In Ankara sind neun Mitglieder der Gefangenenangehörigenorganisation TAYAD festgenommen worden. Die Aktivist:innen hatten am Freitag versucht, vor dem Justizministerium eine öffentliche Erklärung zur Situation von zwei politischen Gefangenen abzugeben. Sibel Balaç und Gökhan Yıldırım sind seit Monaten im Hungerstreik. Damit protestieren sie gegen ihre Verurteilung „aufgrund erfundener Beweise“ und fordern ein faires Gerichtsverfahren, erklärte TAYAD.
Die im Frauengefängnis Sincan einsitzende Sibel Balaç ist eine Sonderpädagogin und Ende 2018 im Zuge der Aktion „Wir wollen unsere Arbeit zurück“, die von Entlassenen aus dem Staatsdienst ins Leben gerufen war, verhaftet worden.
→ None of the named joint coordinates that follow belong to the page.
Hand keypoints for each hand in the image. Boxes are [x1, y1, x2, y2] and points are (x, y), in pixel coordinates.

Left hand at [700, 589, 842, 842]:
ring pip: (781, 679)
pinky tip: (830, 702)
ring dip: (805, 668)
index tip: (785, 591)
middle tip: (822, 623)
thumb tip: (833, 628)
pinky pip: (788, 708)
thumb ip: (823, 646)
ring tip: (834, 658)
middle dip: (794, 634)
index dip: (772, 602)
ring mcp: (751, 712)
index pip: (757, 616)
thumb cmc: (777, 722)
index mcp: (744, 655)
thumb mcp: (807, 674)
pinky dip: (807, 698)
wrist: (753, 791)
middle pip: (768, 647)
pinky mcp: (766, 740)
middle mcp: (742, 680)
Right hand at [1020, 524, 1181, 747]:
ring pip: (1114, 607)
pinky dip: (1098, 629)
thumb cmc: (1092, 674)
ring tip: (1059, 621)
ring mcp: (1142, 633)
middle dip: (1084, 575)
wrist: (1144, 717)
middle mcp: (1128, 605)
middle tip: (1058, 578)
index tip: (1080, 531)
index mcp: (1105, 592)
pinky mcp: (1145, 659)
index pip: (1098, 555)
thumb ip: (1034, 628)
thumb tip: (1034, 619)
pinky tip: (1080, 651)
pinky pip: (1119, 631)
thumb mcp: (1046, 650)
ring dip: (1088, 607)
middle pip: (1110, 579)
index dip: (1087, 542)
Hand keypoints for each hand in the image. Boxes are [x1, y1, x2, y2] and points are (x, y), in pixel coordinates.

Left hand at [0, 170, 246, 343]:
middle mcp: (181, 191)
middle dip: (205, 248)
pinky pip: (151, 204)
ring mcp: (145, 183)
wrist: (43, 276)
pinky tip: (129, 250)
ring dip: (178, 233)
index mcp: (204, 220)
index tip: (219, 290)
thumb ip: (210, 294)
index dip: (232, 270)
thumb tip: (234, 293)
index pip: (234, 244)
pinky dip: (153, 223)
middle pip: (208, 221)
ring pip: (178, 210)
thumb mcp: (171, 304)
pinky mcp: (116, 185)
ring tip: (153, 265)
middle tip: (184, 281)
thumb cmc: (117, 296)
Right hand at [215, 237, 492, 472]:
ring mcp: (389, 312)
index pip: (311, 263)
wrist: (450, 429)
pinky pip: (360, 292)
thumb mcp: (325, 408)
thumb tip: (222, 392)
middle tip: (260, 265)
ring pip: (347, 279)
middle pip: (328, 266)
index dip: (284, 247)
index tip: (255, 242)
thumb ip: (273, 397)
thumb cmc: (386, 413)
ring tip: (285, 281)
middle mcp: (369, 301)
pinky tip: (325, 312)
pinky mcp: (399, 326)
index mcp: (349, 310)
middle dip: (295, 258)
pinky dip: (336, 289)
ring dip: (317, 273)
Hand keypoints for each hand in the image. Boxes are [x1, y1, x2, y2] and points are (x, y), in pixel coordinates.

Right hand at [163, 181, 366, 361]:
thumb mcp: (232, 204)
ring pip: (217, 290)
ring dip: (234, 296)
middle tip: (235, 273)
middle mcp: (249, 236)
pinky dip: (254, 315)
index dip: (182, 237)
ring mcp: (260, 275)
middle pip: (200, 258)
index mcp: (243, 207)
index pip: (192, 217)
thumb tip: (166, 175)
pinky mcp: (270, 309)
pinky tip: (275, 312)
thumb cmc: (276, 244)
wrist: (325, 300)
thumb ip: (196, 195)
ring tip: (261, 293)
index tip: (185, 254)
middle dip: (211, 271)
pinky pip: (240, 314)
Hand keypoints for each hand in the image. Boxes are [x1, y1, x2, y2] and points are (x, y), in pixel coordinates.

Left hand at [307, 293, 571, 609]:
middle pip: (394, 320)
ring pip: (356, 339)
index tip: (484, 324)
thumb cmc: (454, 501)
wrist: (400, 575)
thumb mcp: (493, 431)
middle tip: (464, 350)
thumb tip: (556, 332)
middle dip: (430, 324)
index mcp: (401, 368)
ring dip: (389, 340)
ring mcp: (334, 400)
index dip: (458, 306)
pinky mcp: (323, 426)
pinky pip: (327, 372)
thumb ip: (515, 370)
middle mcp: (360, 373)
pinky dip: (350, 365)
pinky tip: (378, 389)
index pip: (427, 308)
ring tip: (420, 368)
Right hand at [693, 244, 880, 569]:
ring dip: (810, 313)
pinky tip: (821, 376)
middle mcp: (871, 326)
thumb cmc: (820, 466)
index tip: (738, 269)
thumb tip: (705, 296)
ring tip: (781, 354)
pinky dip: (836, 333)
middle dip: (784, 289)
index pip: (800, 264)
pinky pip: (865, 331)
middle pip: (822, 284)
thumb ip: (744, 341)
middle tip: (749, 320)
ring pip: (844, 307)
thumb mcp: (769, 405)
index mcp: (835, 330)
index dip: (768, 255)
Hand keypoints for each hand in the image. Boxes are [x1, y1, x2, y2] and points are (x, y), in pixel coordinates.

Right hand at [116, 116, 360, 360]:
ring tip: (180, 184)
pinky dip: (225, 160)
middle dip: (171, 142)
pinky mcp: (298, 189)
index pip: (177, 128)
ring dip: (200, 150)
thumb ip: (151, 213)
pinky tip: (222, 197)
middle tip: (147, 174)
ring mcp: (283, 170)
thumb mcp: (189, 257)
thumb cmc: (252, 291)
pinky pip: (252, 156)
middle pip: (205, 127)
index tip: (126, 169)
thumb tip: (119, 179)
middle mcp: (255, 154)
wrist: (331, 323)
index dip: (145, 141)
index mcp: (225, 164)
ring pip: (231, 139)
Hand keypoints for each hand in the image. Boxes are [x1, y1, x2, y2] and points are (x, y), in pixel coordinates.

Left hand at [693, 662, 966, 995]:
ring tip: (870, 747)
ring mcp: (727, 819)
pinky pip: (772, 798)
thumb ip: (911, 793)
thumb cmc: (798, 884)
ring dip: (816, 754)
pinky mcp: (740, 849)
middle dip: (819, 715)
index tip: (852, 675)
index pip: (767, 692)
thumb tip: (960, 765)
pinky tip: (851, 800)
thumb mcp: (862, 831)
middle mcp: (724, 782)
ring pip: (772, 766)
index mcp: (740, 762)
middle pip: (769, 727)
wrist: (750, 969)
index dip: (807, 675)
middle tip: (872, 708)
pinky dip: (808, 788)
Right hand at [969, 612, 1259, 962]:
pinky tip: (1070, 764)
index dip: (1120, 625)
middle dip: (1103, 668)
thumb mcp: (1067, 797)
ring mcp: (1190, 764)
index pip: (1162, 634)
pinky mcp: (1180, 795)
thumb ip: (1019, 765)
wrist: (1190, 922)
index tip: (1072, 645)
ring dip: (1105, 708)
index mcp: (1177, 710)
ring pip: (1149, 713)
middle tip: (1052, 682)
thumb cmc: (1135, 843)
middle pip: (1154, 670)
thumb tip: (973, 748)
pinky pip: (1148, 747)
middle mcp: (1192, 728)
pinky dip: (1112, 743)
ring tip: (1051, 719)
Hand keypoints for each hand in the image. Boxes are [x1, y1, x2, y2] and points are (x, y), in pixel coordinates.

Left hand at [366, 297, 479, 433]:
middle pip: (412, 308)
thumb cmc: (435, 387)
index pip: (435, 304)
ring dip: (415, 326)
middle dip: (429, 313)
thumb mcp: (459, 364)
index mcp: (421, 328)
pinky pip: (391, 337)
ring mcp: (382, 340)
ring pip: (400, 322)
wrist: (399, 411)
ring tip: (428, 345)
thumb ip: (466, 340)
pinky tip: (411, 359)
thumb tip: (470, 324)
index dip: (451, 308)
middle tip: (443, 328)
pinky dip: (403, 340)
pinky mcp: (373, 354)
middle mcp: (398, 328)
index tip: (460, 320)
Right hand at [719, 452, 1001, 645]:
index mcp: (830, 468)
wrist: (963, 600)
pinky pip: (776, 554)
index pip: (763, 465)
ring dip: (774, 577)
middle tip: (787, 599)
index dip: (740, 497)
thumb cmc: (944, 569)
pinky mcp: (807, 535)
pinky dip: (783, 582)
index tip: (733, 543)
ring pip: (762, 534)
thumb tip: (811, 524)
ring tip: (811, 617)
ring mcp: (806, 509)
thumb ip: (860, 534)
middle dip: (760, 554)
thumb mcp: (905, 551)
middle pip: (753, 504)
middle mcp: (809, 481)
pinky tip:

Der Urteilsspruch über acht Jahre Freiheitsstrafe wegen vermeintlicher Mitgliedschaft in der DHKC-P, die in der Türkei als Terrororganisation verfolgt wird, gründet auf den angeblichen Fund einer SD-Karte bei ihr mit „belastendem Material“. Um was es dabei konkret gehen soll, ist bis heute nicht klar. Den gesamten Prozess über tauchte die Speicherkarte kein einziges Mal auf.
Gökhan Yıldırım ist politischer Aktivist und 2018 als angeblicher „Istanbul-Leiter“ der DHKC-P und wegen den Vorwürfen Körperverletzung und Sachbeschädigung zu einer Haftstrafe von 46 Jahren verurteilt worden. Er setzte sich gegen den staatlich geförderten Drogenkonsum im Viertel Gazi ein und geriet dabei ins Visier von Drogenbanden. Laut TAYAD habe die Polizei die Täter geschützt und gegen ihn Beweise erfunden. Sowohl Yıldırım, der im Hochsicherheitsgefängnis Tekirdağ inhaftiert ist, als auch Balaç befinden sich seit Dezember im Hungerstreik und haben ihren Protest inzwischen in ein Todesfasten umgewandelt. Bei dieser Form des Hungerstreiks nehmen die Beteiligten nur noch Wasser mit darin gelöstem Zucker und Salz sowie in manchen Fällen Vitamin-B-Präparate zu sich.
Bei den in Ankara festgenommenen Aktiven von TAYAD handelt es sich um Erkan Yıldırım (Gökhan Yıldırıms Bruder), Feridun Osmanağaoğlu, Nergis Doğru, Ömer Akyel, Merve Demirel, Ayşe Arapgirli, Taylan Sungur, Turan Akdaş und Şengül Ulus. Ihnen droht nun ein Ermittlungsverfahren wegen Verstoß gegen das türkische Versammlungsgesetz.